For a fixed probability p, the line is the set of predictor values satisfying a + b1*x1 + b2*x2 = logit(p).

Code
def discrimination_line(beta_vec, p, x_values):
    return (logit(p) - beta_vec[0] - beta_vec[1] * x_values) / beta_vec[2]

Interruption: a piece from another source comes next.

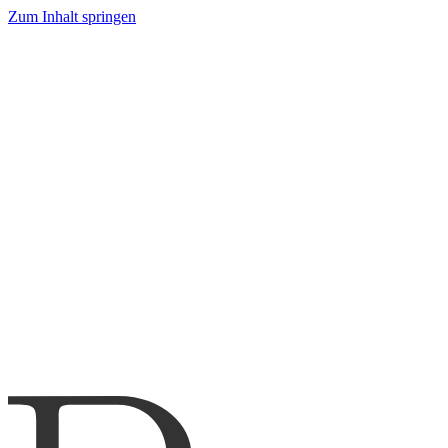
Zum Inhalt springen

x1_grid = np.linspace(fake_2["x1"].min() - 0.15, fake_2["x1"].max() + 0.15, 200)

fig, ax = plt.subplots(figsize=(7, 5))
ax.scatter(fake_2.loc[fake_2["y"] == 0, "x1"], fake_2.loc[fake_2["y"] == 0, "x2"], color="black", s=22, label="y=0")
ax.scatter(fake_2.loc[fake_2["y"] == 1, "x1"], fake_2.loc[fake_2["y"] == 1, "x2"], facecolor="white", edgecolor="black", s=36, label="y=1")
for p, style in [(0.1, "--"), (0.5, "-"), (0.9, "--")]:
    ax.plot(x1_grid, discrimination_line(beta_hat, p, x1_grid), color="black", linestyle=style, label=f"Pr(y=1)={p:.1f}")
ax.set_xlabel("x1")
ax.set_ylabel("x2")
ax.set_title("Data and 10%, 50%, 90% fitted discrimination lines")
ax.legend(frameon=False, loc="best")

Code
pd.DataFrame({
    "true": beta,
    "fitted_mle": beta_hat,
}, index=["Intercept", "x1", "x2"])
true fitted_mle
Intercept 2 3.669789
x1 3 4.232908
x2 4 6.745842

With two predictors, the logistic regression curve becomes a surface. The contour lines at probabilities 0.1, 0.5, and 0.9 are often easier to read than a three-dimensional surface.